READ MORE: Your consumer rights for French sales

They started in the 19th century – France’s soldes started in the 19th century, alongside the growth of department stores who had the need to regularly renew their stock – and get rid of leftover items.

Simon Mannoury, who founded the first Parisian department store “Petit Saint-Thomas” in 1830, came up with the idea.

Funnily enough, this department store actually is the ancestor for the famous department store Le Bon Marché. His goal was to sell off the previous season’s unsold stock in order to replace it with new products.

In order to do this, Mannoury offered heavy discounts to sell as much merchandise as possible in a limited time.

The soldes start at different times depending on where you live – The sales start at the same time across most of mainland France, but there are exceptions for overseas France and certain départements, usually those along the border.

France’s finance ministry allows for the sales to start at different times based on local economies and tourist seasons. 

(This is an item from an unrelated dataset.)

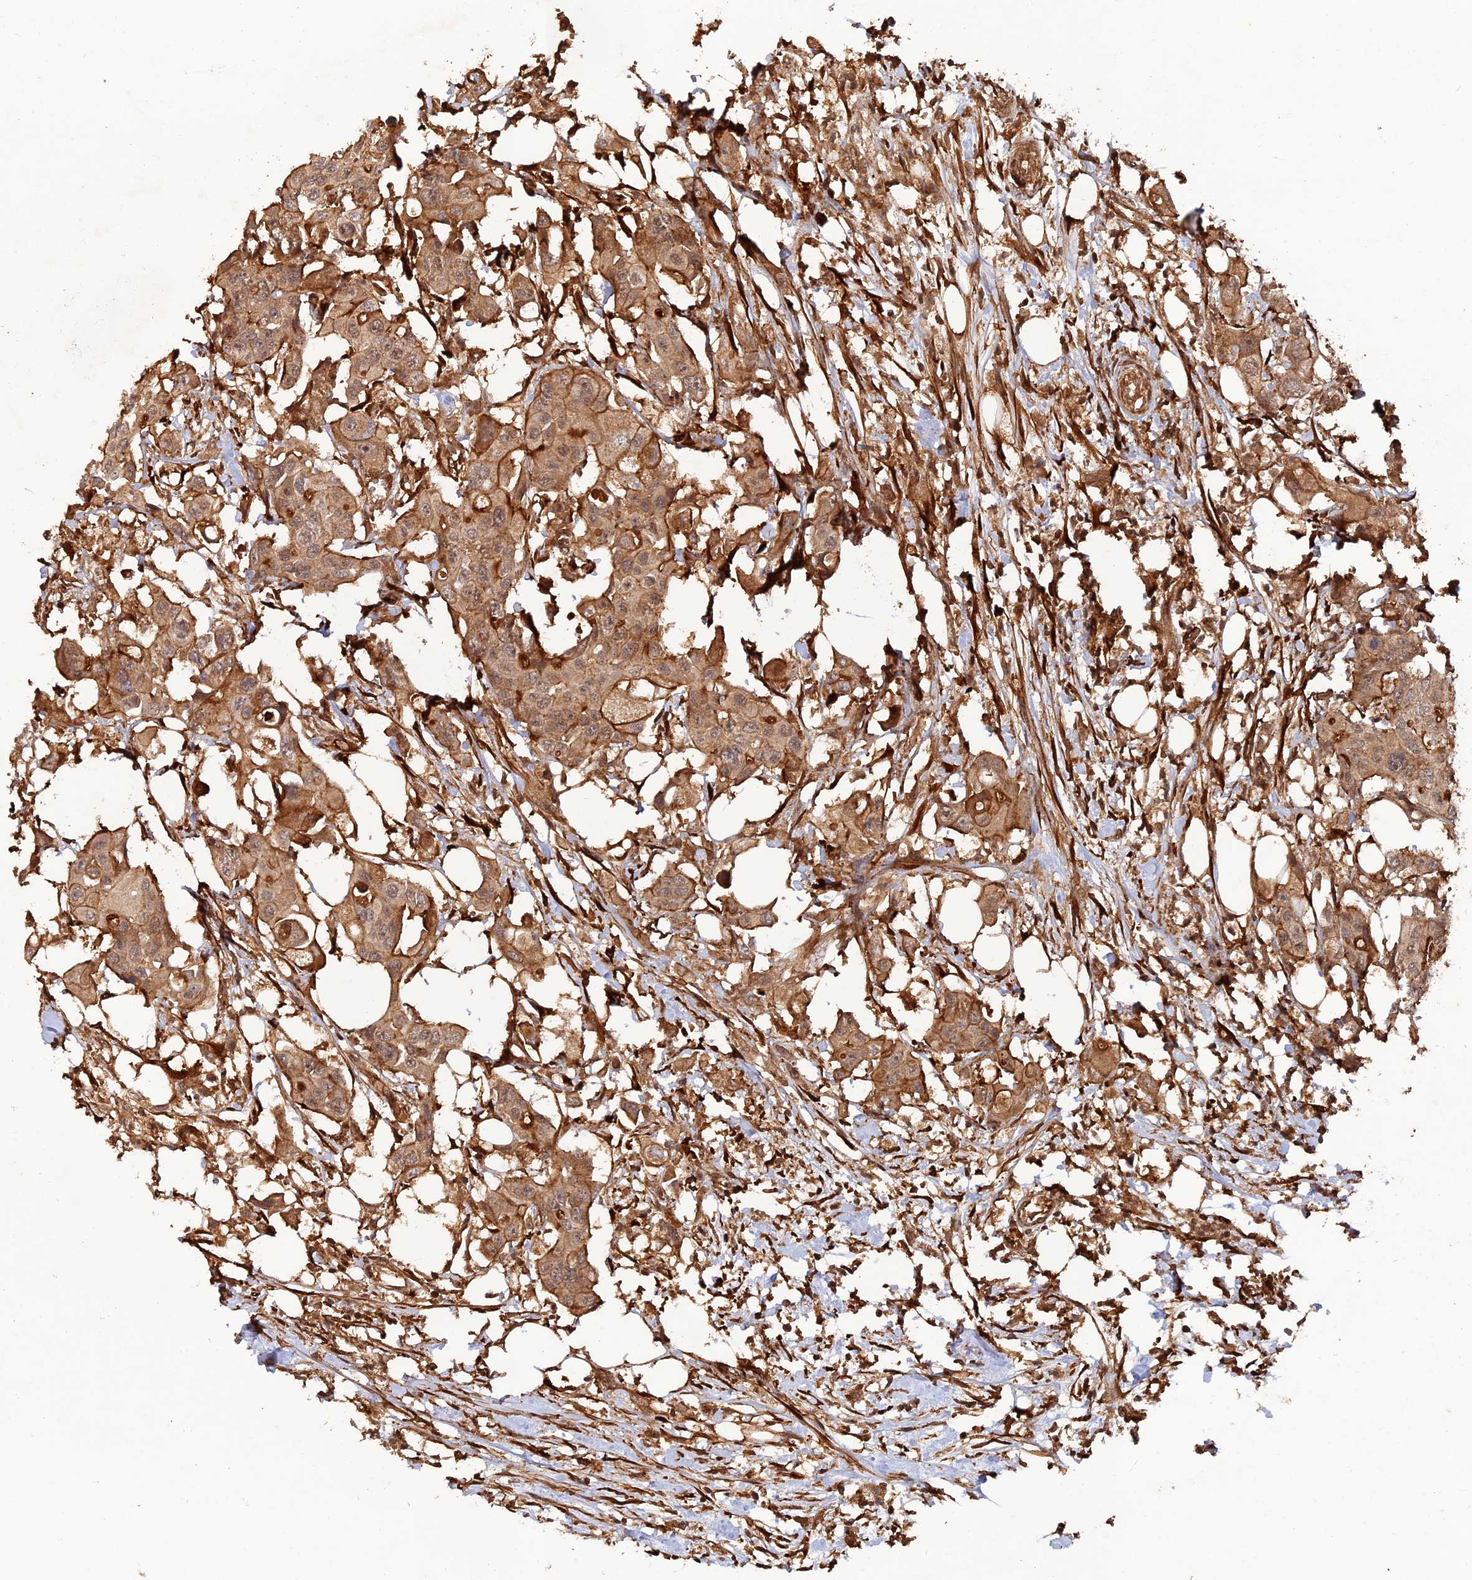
{"staining": {"intensity": "moderate", "quantity": ">75%", "location": "cytoplasmic/membranous"}, "tissue": "colorectal cancer", "cell_type": "Tumor cells", "image_type": "cancer", "snomed": [{"axis": "morphology", "description": "Adenocarcinoma, NOS"}, {"axis": "topography", "description": "Colon"}], "caption": "Moderate cytoplasmic/membranous protein positivity is seen in approximately >75% of tumor cells in colorectal cancer. Immunohistochemistry (ihc) stains the protein in brown and the nuclei are stained blue.", "gene": "CCDC174", "patient": {"sex": "male", "age": 77}}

For the summer 2022 sales only two parts of metropolitan France have different dates; Alpes-Maritimes sales run from July 6th to August 2nd, while on the island of Corsica they run from July 13th to August 9th.

In France’s overseas territories the sales are held later in the year.

You might qualify for a tax rebate – If you are resident outside the EU, you might be eligible for a tax rebate on your sales purchases.

If you spend at least €100 in one store, then you qualify. You should hold onto your receipt and tell the cashier you plan to use a tax rebate so they can give you the necessary documentation (a duty-free slip).